::: Extracted information :::

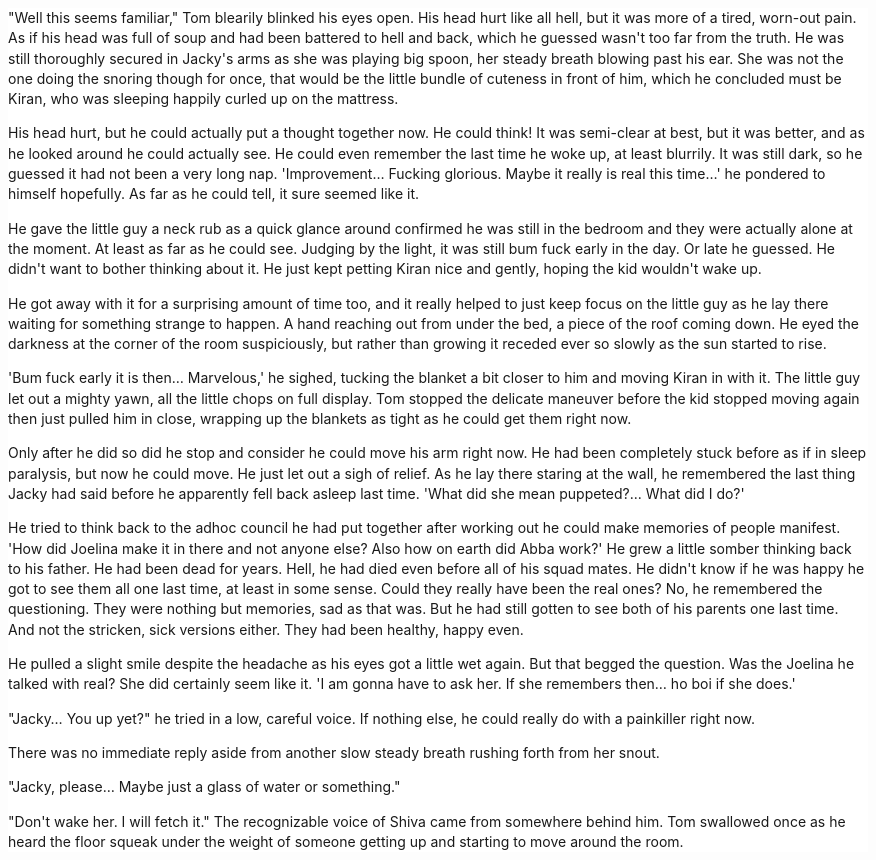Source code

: 

"Well this seems familiar," Tom blearily blinked his eyes open. His head hurt like all hell, but it was more of a tired, worn-out pain. As if his head was full of soup and had been battered to hell and back, which he guessed wasn't too far from the truth. He was still thoroughly secured in Jacky's arms as she was playing big spoon, her steady breath blowing past his ear. She was not the one doing the snoring though for once, that would be the little bundle of cuteness in front of him, which he concluded must be Kiran, who was sleeping happily curled up on the mattress.

His head hurt, but he could actually put a thought together now. He could think! It was semi-clear at best, but it was better, and as he looked around he could actually see. He could even remember the last time he woke up, at least blurrily. It was still dark, so he guessed it had not been a very long nap. 'Improvement… Fucking glorious. Maybe it really is real this time…' he pondered to himself hopefully. As far as he could tell, it sure seemed like it.

He gave the little guy a neck rub as a quick glance around confirmed he was still in the bedroom and they were actually alone at the moment. At least as far as he could see. Judging by the light, it was still bum fuck early in the day. Or late he guessed. He didn't want to bother thinking about it. He just kept petting Kiran nice and gently, hoping the kid wouldn't wake up.

He got away with it for a surprising amount of time too, and it really helped to just keep focus on the little guy as he lay there waiting for something strange to happen. A hand reaching out from under the bed, a piece of the roof coming down. He eyed the darkness at the corner of the room suspiciously, but rather than growing it receded ever so slowly as the sun started to rise.

'Bum fuck early it is then… Marvelous,' he sighed, tucking the blanket a bit closer to him and moving Kiran in with it. The little guy let out a mighty yawn, all the little chops on full display. Tom stopped the delicate maneuver before the kid stopped moving again then just pulled him in close, wrapping up the blankets as tight as he could get them right now.

Only after he did so did he stop and consider he could move his arm right now. He had been completely stuck before as if in sleep paralysis, but now he could move. He just let out a sigh of relief. As he lay there staring at the wall, he remembered the last thing Jacky had said before he apparently fell back asleep last time. 'What did she mean puppeted?... What did I do?'

He tried to think back to the adhoc council he had put together after working out he could make memories of people manifest. 'How did Joelina make it in there and not anyone else? Also how on earth did Abba work?' He grew a little somber thinking back to his father. He had been dead for years. Hell, he had died even before all of his squad mates. He didn't know if he was happy he got to see them all one last time, at least in some sense. Could they really have been the real ones? No, he remembered the questioning. They were nothing but memories, sad as that was. But he had still gotten to see both of his parents one last time. And not the stricken, sick versions either. They had been healthy, happy even.

He pulled a slight smile despite the headache as his eyes got a little wet again. But that begged the question. Was the Joelina he talked with real? She did certainly seem like it. 'I am gonna have to ask her. If she remembers then… ho boi if she does.'

"Jacky… You up yet?" he tried in a low, careful voice. If nothing else, he could really do with a painkiller right now.

There was no immediate reply aside from another slow steady breath rushing forth from her snout.

"Jacky, please… Maybe just a glass of water or something."

"Don't wake her. I will fetch it." The recognizable voice of Shiva came from somewhere behind him. Tom swallowed once as he heard the floor squeak under the weight of someone getting up and starting to move around the room.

:::

- [Problem requirements]: Print the lines above word for word, from the first one through the line that contains "He gave the". Leave the pictures out of your answer.

- [Result of the exercise]:
Source code

: 

"Well this seems familiar," Tom blearily blinked his eyes open. His head hurt like all hell, but it was more of a tired, worn-out pain. As if his head was full of soup and had been battered to hell and back, which he guessed wasn't too far from the truth. He was still thoroughly secured in Jacky's arms as she was playing big spoon, her steady breath blowing past his ear. She was not the one doing the snoring though for once, that would be the little bundle of cuteness in front of him, which he concluded must be Kiran, who was sleeping happily curled up on the mattress.

His head hurt, but he could actually put a thought together now. He could think! It was semi-clear at best, but it was better, and as he looked around he could actually see. He could even remember the last time he woke up, at least blurrily. It was still dark, so he guessed it had not been a very long nap. 'Improvement… Fucking glorious. Maybe it really is real this time…' he pondered to himself hopefully. As far as he could tell, it sure seemed like it.

He gave the little guy a neck rub as a quick glance around confirmed he was still in the bedroom and they were actually alone at the moment. At least as far as he could see. Judging by the light, it was still bum fuck early in the day. Or late he guessed. He didn't want to bother thinking about it. He just kept petting Kiran nice and gently, hoping the kid wouldn't wake up.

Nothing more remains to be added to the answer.